Kernel Optimization for Support Vector Machines: Application to Speaker Verification
Hatch, Andrew Oliver
Technical Report Identifier: EECS-2006-187
December 18, 2006
Abstract: In this dissertation, we examine the problem of kernel optimization for binary classification tasks where the training data are partitioned into multiple, disjoint classes. The dissertation focuses specifically on the field of speaker verification, which can be framed as a one-versus-all (OVA) decision task involving a target speaker and a set of impostor speakers.

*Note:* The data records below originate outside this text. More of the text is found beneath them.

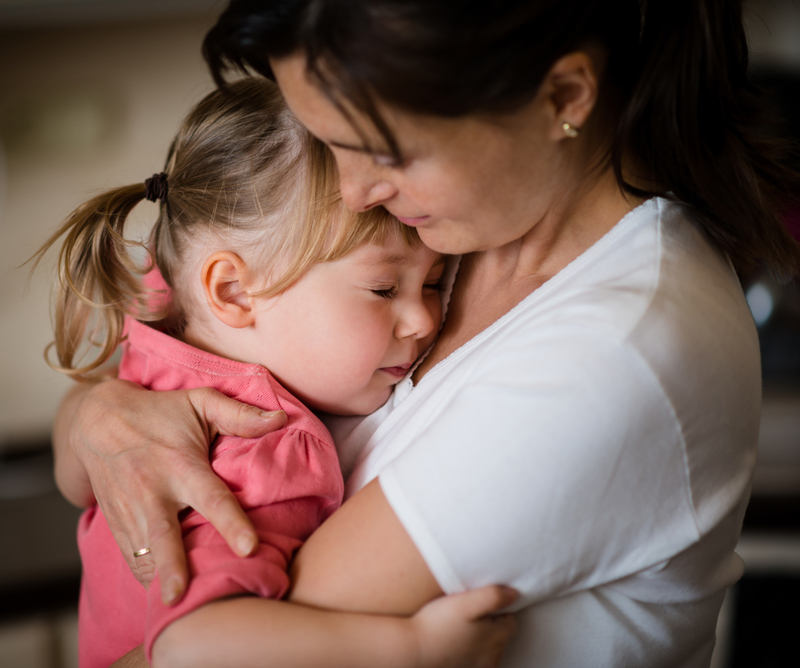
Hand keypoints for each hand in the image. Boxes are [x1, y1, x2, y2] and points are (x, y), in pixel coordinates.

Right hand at [66, 379, 285, 603]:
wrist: (97, 420)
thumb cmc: (160, 411)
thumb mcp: (200, 402)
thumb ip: (239, 414)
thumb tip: (280, 420)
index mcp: (180, 465)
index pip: (211, 497)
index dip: (231, 523)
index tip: (249, 547)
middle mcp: (153, 492)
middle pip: (164, 536)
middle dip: (172, 567)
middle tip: (180, 597)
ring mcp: (131, 511)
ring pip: (143, 553)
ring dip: (157, 580)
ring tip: (172, 609)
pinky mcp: (117, 523)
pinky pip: (132, 557)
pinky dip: (146, 576)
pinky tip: (161, 596)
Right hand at [410, 586, 517, 667]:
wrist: (411, 651)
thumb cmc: (438, 624)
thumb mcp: (466, 602)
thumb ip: (493, 596)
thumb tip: (514, 594)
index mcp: (498, 638)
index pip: (509, 619)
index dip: (496, 608)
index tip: (479, 602)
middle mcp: (493, 658)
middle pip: (499, 636)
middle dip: (489, 623)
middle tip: (466, 612)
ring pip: (487, 649)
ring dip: (478, 639)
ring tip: (457, 627)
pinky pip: (474, 660)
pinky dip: (467, 652)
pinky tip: (452, 643)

The main result of this dissertation is a new framework for optimizing generalized linear kernels of the form, k(x1,x2) = x^T/1 Rx2, where x1 and x2 are input feature vectors, and R is a positive semidefinite parameter matrix. Our framework is based on using first and second-order statistics from each class (i.e., speaker) in the data to construct an upper bound on classification error in a linear classifier. Minimizing this bound leads directly to a new, modified formulation of the 1-norm, soft-margin support vector machine (SVM). This modified formulation is identical to the conventional SVM developed by Vapnik, except that it implicitly prescribes a solution for the R parameter matrix in a generalized linear kernel. We refer to this new, modified SVM formulation as the "adaptive, multicluster SVM" (AMC-SVM). Unlike most other kernel learning techniques in the literature, the AMC-SVM uses information about clusters that reside within the given target and impostor data to obtain tighter bounds on classification error than those obtained in conventional SVM-based approaches. This use of cluster information makes the AMC-SVM particularly well-suited to tasks that involve binary classification of multiclass data -- for example, the speaker verification task -- where each class (i.e., speaker) can be treated as a separate cluster.

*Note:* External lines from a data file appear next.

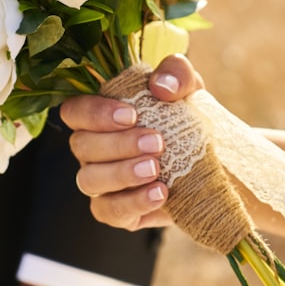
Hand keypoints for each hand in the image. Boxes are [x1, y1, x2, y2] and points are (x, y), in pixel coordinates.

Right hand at [60, 54, 204, 230]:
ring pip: (89, 180)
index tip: (132, 114)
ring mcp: (100, 182)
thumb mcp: (188, 88)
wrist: (210, 161)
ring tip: (156, 169)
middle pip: (82, 146)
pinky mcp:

In OVA training settings, we show that the AMC-SVM can, under certain conditions, be formulated to yield a single, fixed kernel function that applies universally to any choice of target speaker. Since this kernel function is linear, we can implement it by applying a single linear feature transformation to the input feature space. This feature transformation performs what we refer to as "within-class covariance normalization" (WCCN) on the input feature vectors. We describe a set of experiments where WCCN yields large reductions in classification error over other normalization techniques on a state-of-the-art SVM-based speaker verification system.